Com certeza, o clima é imprevisível e qualquer grande evento pode redefinir a economia dos agricultores. Qualquer volatilidade geopolítica que afete os EUA ou um grande parceiro comercial como a China — que cada vez mais parece estar se dissociando da dependência das exportações agrícolas dos EUA — pode desencadear um aumento no preço dos grãos.

Além disso, espera-se que a crescente presença do Brasil no mercado agrícola mundial e a produção estável da Rússia mantenham a pressão sobre os preços e sobre os agricultores americanos. 

“Brasil e Rússia estão produzindo grãos a uma taxa maior do que o mundo precisará”, disse Rob Fox, economista-chefe do departamento de pesquisa do credor agrícola CoBank. “O cenário de longo prazo não parece muito bom.”

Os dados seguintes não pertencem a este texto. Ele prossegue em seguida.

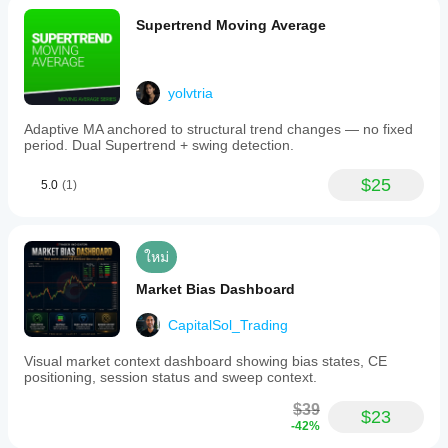
Supertrend Moving Average
yolvtria
Adaptive MA anchored to structural trend changes — no fixed
period. Dual Supertrend + swing detection.
$25
5.0
(1)
ใหม่
Market Bias Dashboard
CapitalSol_Trading
Visual market context dashboard showing bias states, CE
positioning, session status and sweep context.
$39
$23
-42%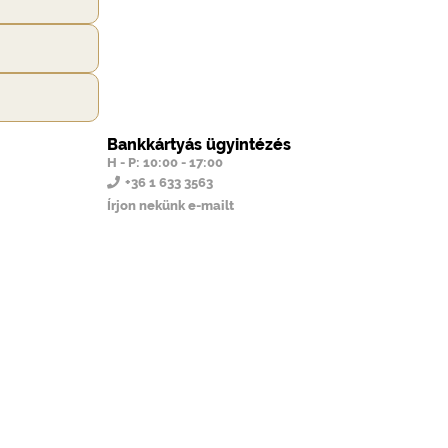
Bankkártyás ügyintézés
H - P: 10:00 - 17:00
+36 1 633 3563
Írjon nekünk e-mailt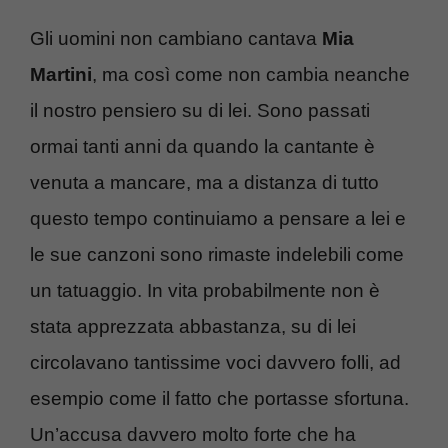
Gli uomini non cambiano cantava
Mia
Martini
, ma così come non cambia neanche
il nostro pensiero su di lei. Sono passati
ormai tanti anni da quando la cantante è
venuta a mancare, ma a distanza di tutto
questo tempo continuiamo a pensare a lei e
le sue canzoni sono rimaste indelebili come
un tatuaggio. In vita probabilmente non è
stata apprezzata abbastanza, su di lei
circolavano tantissime voci davvero folli, ad
esempio come il fatto che portasse sfortuna.
Un’accusa davvero molto forte che ha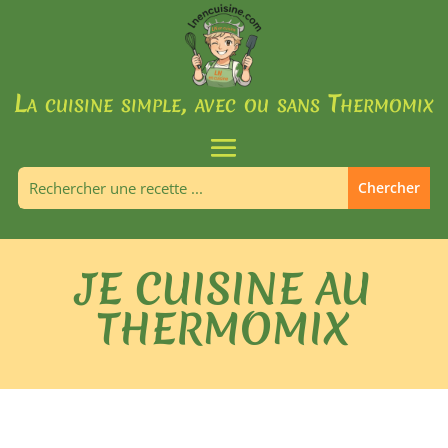
La cuisine simple, avec ou sans Thermomix
JE CUISINE AU
THERMOMIX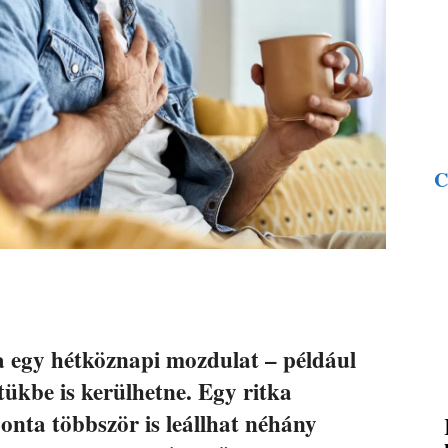
C
 egy hétköznapi mozdulat – például
etükbe is kerülhetne. Egy ritka
onta többször is leállhat néhány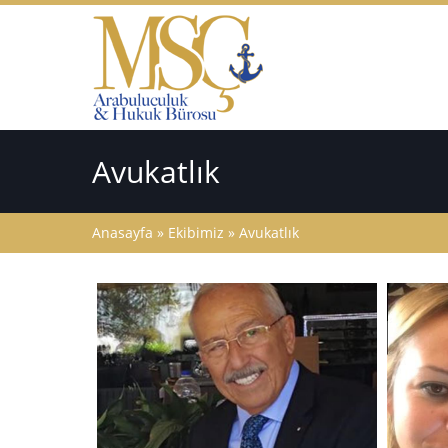
Avukatlık
Anasayfa
»
Ekibimiz
»
Avukatlık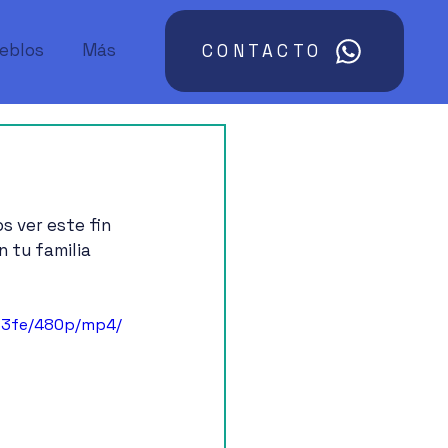
ueblos
Más
CONTACTO
s ver este fin 
 tu familia 
83fe/480p/mp4/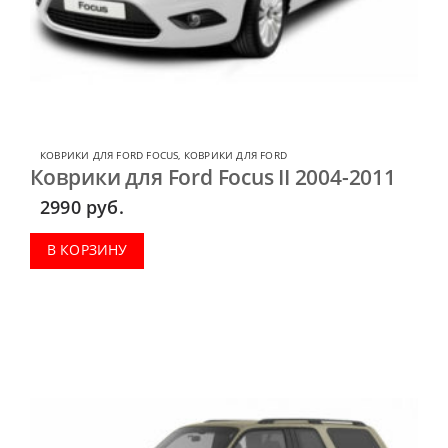
КОВРИКИ ДЛЯ FORD FOCUS
,
КОВРИКИ ДЛЯ FORD
Коврики для Ford Focus II 2004-2011
2990
руб.
В КОРЗИНУ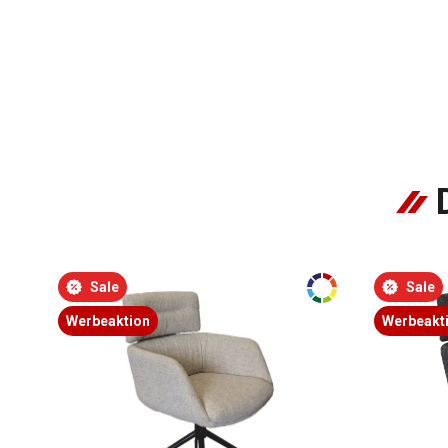
Sale
Sale
Werbeaktion
Werbeakt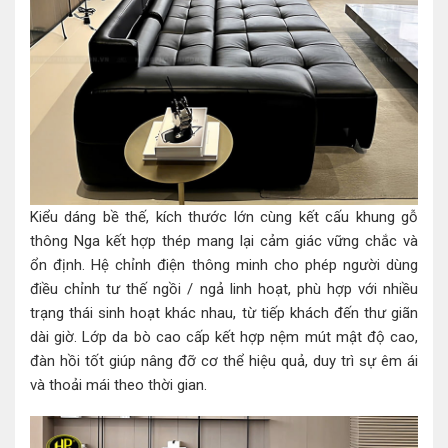
Kiểu dáng bề thế, kích thước lớn cùng kết cấu khung gỗ
thông Nga kết hợp thép mang lại cảm giác vững chắc và
ổn định. Hệ chỉnh điện thông minh cho phép người dùng
điều chỉnh tư thế ngồi / ngả linh hoạt, phù hợp với nhiều
trạng thái sinh hoạt khác nhau, từ tiếp khách đến thư giãn
dài giờ. Lớp da bò cao cấp kết hợp nệm mút mật độ cao,
đàn hồi tốt giúp nâng đỡ cơ thể hiệu quả, duy trì sự êm ái
và thoải mái theo thời gian.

A crise enfrentada pelos agricultores é irônica, porque poucos viram condições de cultivo tão perfeitas em uma época que está se tornando sinônimo de eventos climáticos extremos e outros desastres.

Observadores do Pro Farmer’s Midwest Crop Tour esta semana também relataram safras de aparência saudável em sete estados — Dakota do Sul, Nebraska, Iowa, Illinois, Minnesota, Indiana e Ohio.

“Estou aqui há 42 anos e nunca tive um ano com uma safra sem estresse”, disse Kim Craig, comerciante da Danvers Farmers Elevator Co. em Deer Creek, em Illinois, que opera silos de grãos em quatro locais na zona rural do estado.